Figure 1. The Intestinal Immune System.

In the healthy state, the goblet cells secrete a layer of mucus that limits exposure of the intestinal epithelial cells to bacteria. Both the secretion of antimicrobial peptides (e.g., α-defensins) by Paneth cells and the production of immunoglobulin A (IgA) provide additional protection from luminal microbiota. Innate microbial sensing by epithelial cells, dendritic cells, and macrophages is mediated through pattern-recognition receptors such as toll-like receptors and nucleotide oligomerization domain (NOD) proteins.

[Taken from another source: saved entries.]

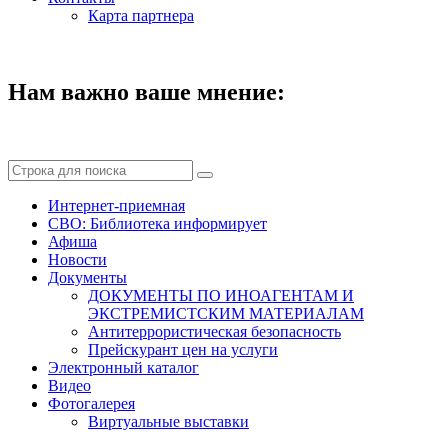
Карта партнера
Нам важно ваше мнение:
Интернет-приемная
СВО: Библиотека информирует
Афиша
Новости
Документы
ДОКУМЕНТЫ ПО ИНОАГЕНТАМ И
ЭКСТРЕМИСТСКИМ МАТЕРИАЛАМ
Антитеррористическая безопасность
Прейскурант цен на услуги
Электронный каталог
Видео
Фотогалерея
Виртуальные выставки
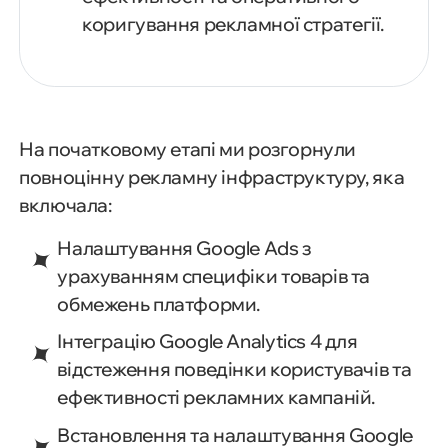
коригування рекламної стратегії.
На початковому етапі ми розгорнули
повноцінну рекламну інфраструктуру, яка
включала:
Налаштування Google Ads з
урахуванням специфіки товарів та
обмежень платформи.
Інтеграцію Google Analytics 4 для
відстеження поведінки користувачів та
ефективності рекламних кампаній.
Встановлення та налаштування Google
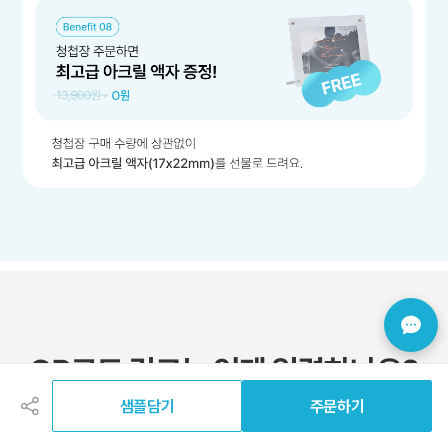
공
유
하
샘플담기
주문하기
기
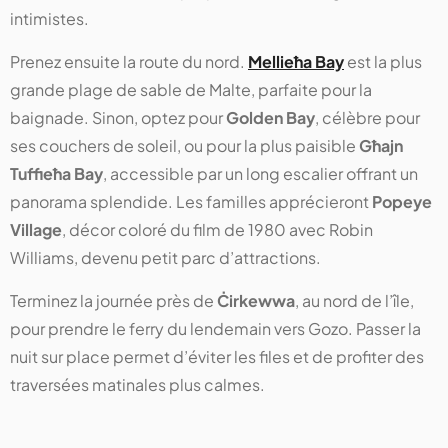
intimistes.
Prenez ensuite la route du nord.
Mellieħa Bay
est la plus
grande plage de sable de Malte, parfaite pour la
baignade. Sinon, optez pour
Golden Bay
, célèbre pour
ses couchers de soleil, ou pour la plus paisible
Għajn
Tuffieħa Bay
, accessible par un long escalier offrant un
panorama splendide. Les familles apprécieront
Popeye
Village
, décor coloré du film de 1980 avec Robin
Williams, devenu petit parc d’attractions.
Terminez la journée près de
Ċirkewwa
, au nord de l’île,
pour prendre le ferry du lendemain vers Gozo. Passer la
nuit sur place permet d’éviter les files et de profiter des
traversées matinales plus calmes.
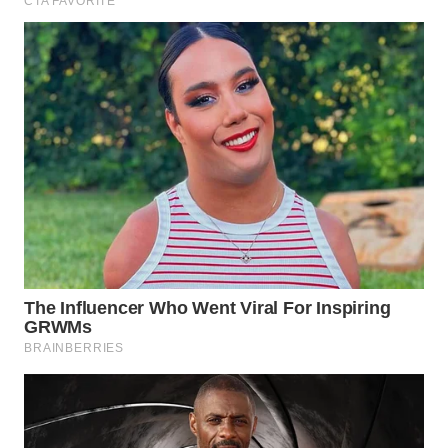
WN
SEMARANG
WN
SOLO
WN
BOROBUDUR
WN
MADURA
WN
SURABAYA
WN
NATUNA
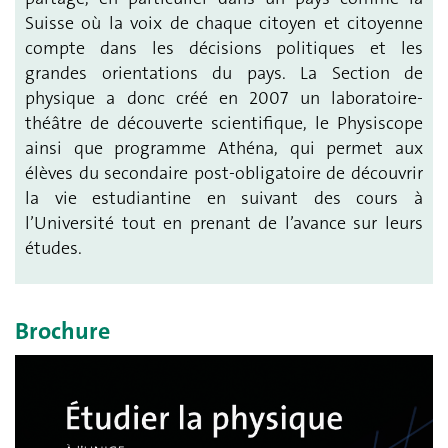
Suisse où la voix de chaque citoyen et citoyenne
compte dans les décisions politiques et les
grandes orientations du pays. La Section de
physique a donc créé en 2007 un laboratoire-
théâtre de découverte scientifique, le Physiscope
ainsi que programme Athéna, qui permet aux
élèves du secondaire post-obligatoire de découvrir
la vie estudiantine en suivant des cours à
l’Université tout en prenant de l’avance sur leurs
études.
Brochure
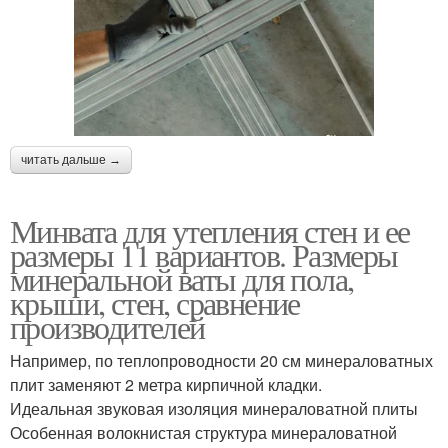
читать дальше →
Минвата для утепления стен и ее
размеры 11 вариантов. Размеры
минеральной ваты для пола,
крыши, стен, сравнение
производителей
Например, по теплопроводности 20 см минераловатных
плит заменяют 2 метра кирпичной кладки.
Идеальная звуковая изоляция минераловатной плиты
Особенная волокнистая структура минераловатной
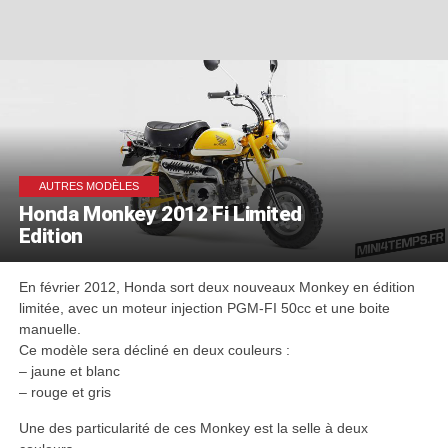
AUTRES MODÈLES
Honda Monkey 2012 Fi Limited
Edition
En février 2012, Honda sort deux nouveaux Monkey en édition
limitée, avec un moteur injection PGM-FI 50cc et une boite
manuelle.
Ce modèle sera décliné en deux couleurs :
– jaune et blanc
– rouge et gris
Une des particularité de ces Monkey est la selle à deux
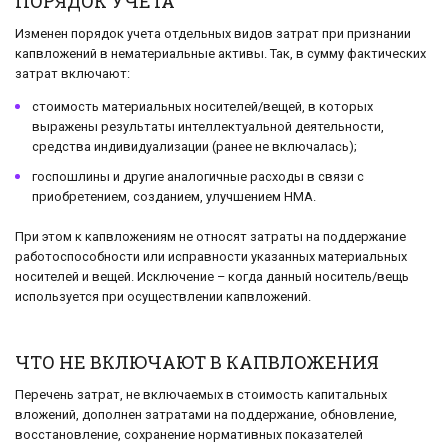
ПОРЯДОК УЧЕТА
Изменен порядок учета отдельных видов затрат при признании
капвложений в нематериальные активы. Так, в сумму фактических
затрат включают:
стоимость материальных носителей/вещей, в которых
выражены результаты интеллектуальной деятельности,
средства индивидуализации (ранее не включалась);
госпошлины и другие аналогичные расходы в связи с
приобретением, созданием, улучшением НМА.
При этом к капвложениям не относят затраты на поддержание
работоспособности или исправности указанных материальных
носителей и вещей. Исключение – когда данный носитель/вещь
используется при осуществлении капвложений.
ЧТО НЕ ВКЛЮЧАЮТ В КАПВЛОЖЕНИЯ
Перечень затрат, не включаемых в стоимость капитальных
вложений, дополнен затратами на поддержание, обновление,
восстановление, сохранение нормативных показателей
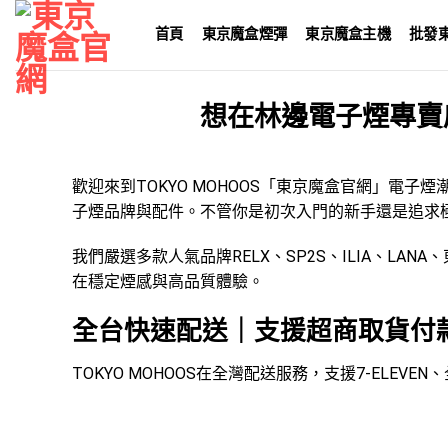
Skip
首頁
東京魔盒煙彈
東京魔盒主機
批發
to
content
想在林邊電子煙專賣
歡迎來到TOKYO MOHOOS「
東京魔盒官網
」
電子煙
子煙品牌
與配件。不管你是初次入門的新手還是追求
我們嚴選多款人氣品牌
RELX
、
SP2S
、
ILIA
、
LANA
、
在穩定煙感與高品質體驗。
全台快速配送｜支援超商取貨付
TOKYO MOHOOS在全灣配送服務，支援7-EL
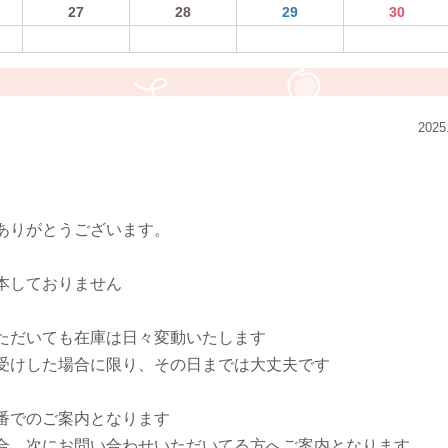
27
28
29
30
2025
ありがとうございます。
本しておりません
ただいても在庫は日々変動いたします
受けした場合に限り、その日までは大丈夫です
番でのご案内となります
合、次にお問い合わせいただいてる方へご案内となります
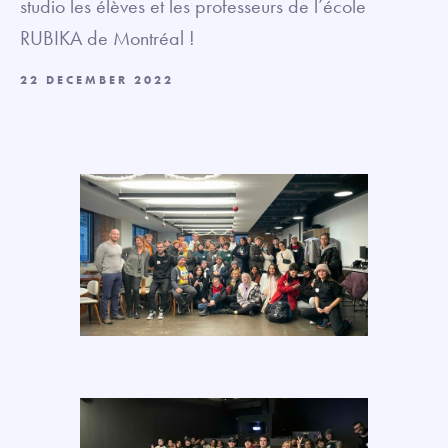
studio les élèves et les professeurs de l’école
RUBIKA de Montréal !
22 DECEMBER 2022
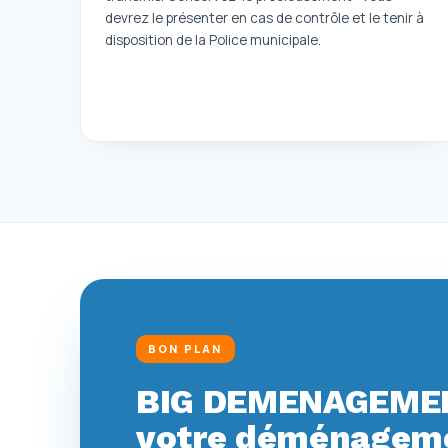
devrez le présenter en cas de contrôle et le tenir à
disposition de la Police municipale.
BON PLAN
BIG DEMENAGEMEN
votre déménagemen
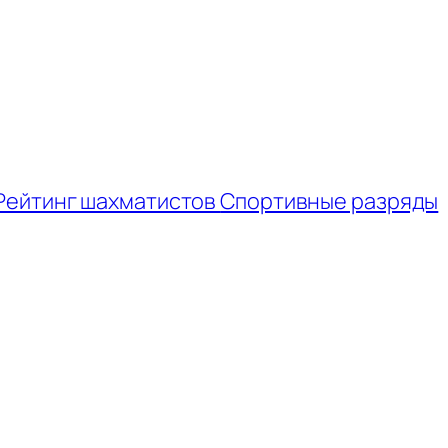
Рейтинг шахматистов
Спортивные разряды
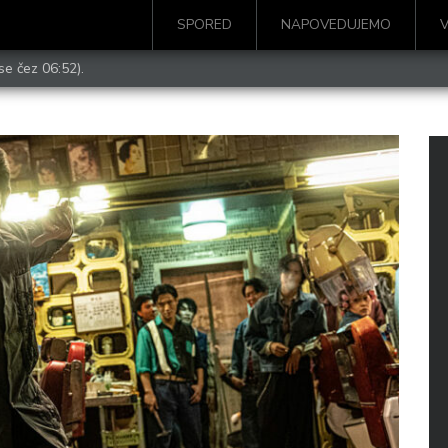
SPORED
NAPOVEDUJEMO
se čez 06:52).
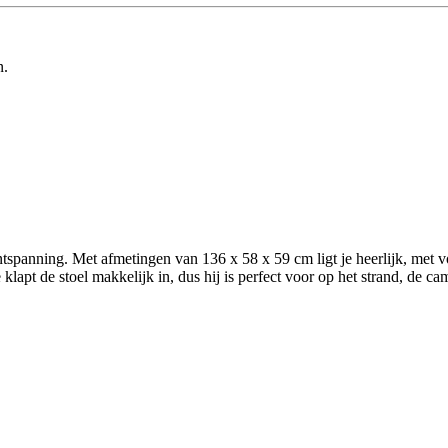
n.
ntspanning. Met afmetingen van 136 x 58 x 59 cm ligt je heerlijk, met 
apt de stoel makkelijk in, dus hij is perfect voor op het strand, de cam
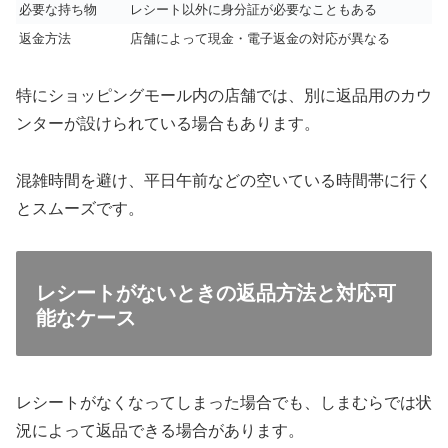
必要な持ち物
レシート以外に身分証が必要なこともある
返金方法
店舗によって現金・電子返金の対応が異なる
特にショッピングモール内の店舗では、別に返品用のカウ
ンターが設けられている場合もあります。
混雑時間を避け、平日午前などの空いている時間帯に行く
とスムーズです。
レシートがないときの返品方法と対応可
能なケース
レシートがなくなってしまった場合でも、しまむらでは状
況によって返品できる場合があります。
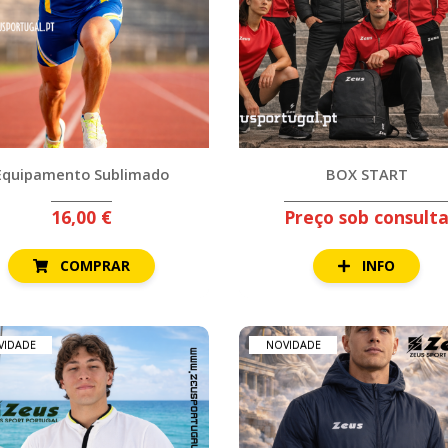
Equipamento Sublimado
BOX START
16,00 €
Preço sob consult
COMPRAR
INFO
VIDADE
NOVIDADE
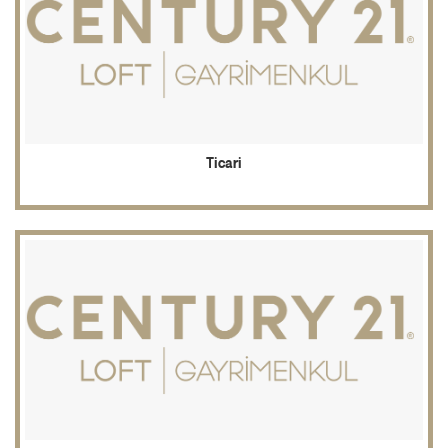
Ticari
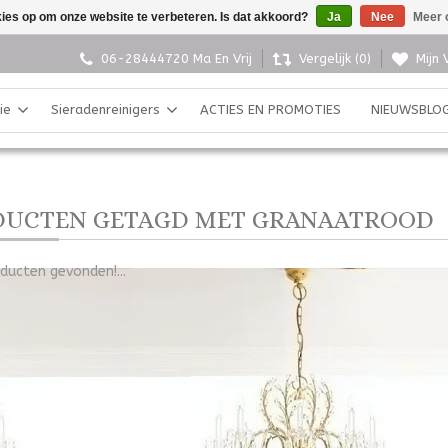
kies op om onze website te verbeteren. Is dat akkoord?
Ja
Nee
Meer 
06-28444720 Ma En Vrij
Vergelijk (0)
Mijn 
ie
Sieradenreinigers
ACTIES EN PROMOTIES
NIEUWSBLO
DUCTEN GETAGD MET GRANAATROOD
ducten gevonden!...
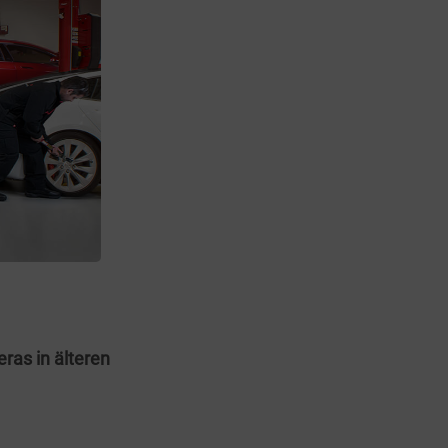
ras in älteren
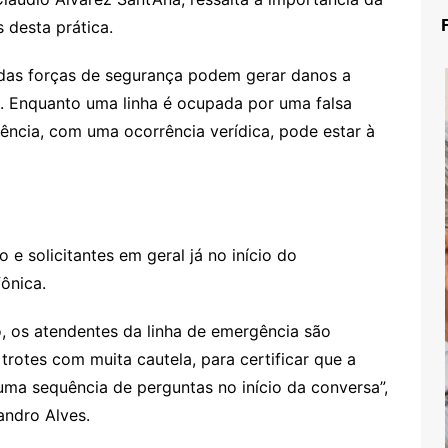
 desta prática.
 das forças de segurança podem gerar danos a
. Enquanto uma linha é ocupada por uma falsa
ncia, com uma ocorrência verídica, pode estar à
 e solicitantes em geral já no início do
ônica.
ão, os atendentes da linha de emergência são
 trotes com muita cautela, para certificar que a
uma sequência de perguntas no início da conversa”,
andro Alves.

Dendritic cells present antigens to naive CD4+ T cells in secondary lymphoid organs (Peyer’s patches and mesenteric lymph nodes), where factors such as the phenotype of the antigen-presenting cells and the cytokine milieu (transforming growth factor β [TGF-β] and interleukin-10) modulate differentiation of CD4+ T-cell subgroups with characteristic cytokine profiles (regulatory T cells [e.g., Treg] and helper T cells [e.g., Th1, Th2, and Th17]), and enterotropic molecules (e.g., α₄β₇) are induced that provide for gut homing of lymphocytes from the systemic circulation. These activated CD4+ T cells then circulate to the intestinal lamina propria, where they carry out effector functions.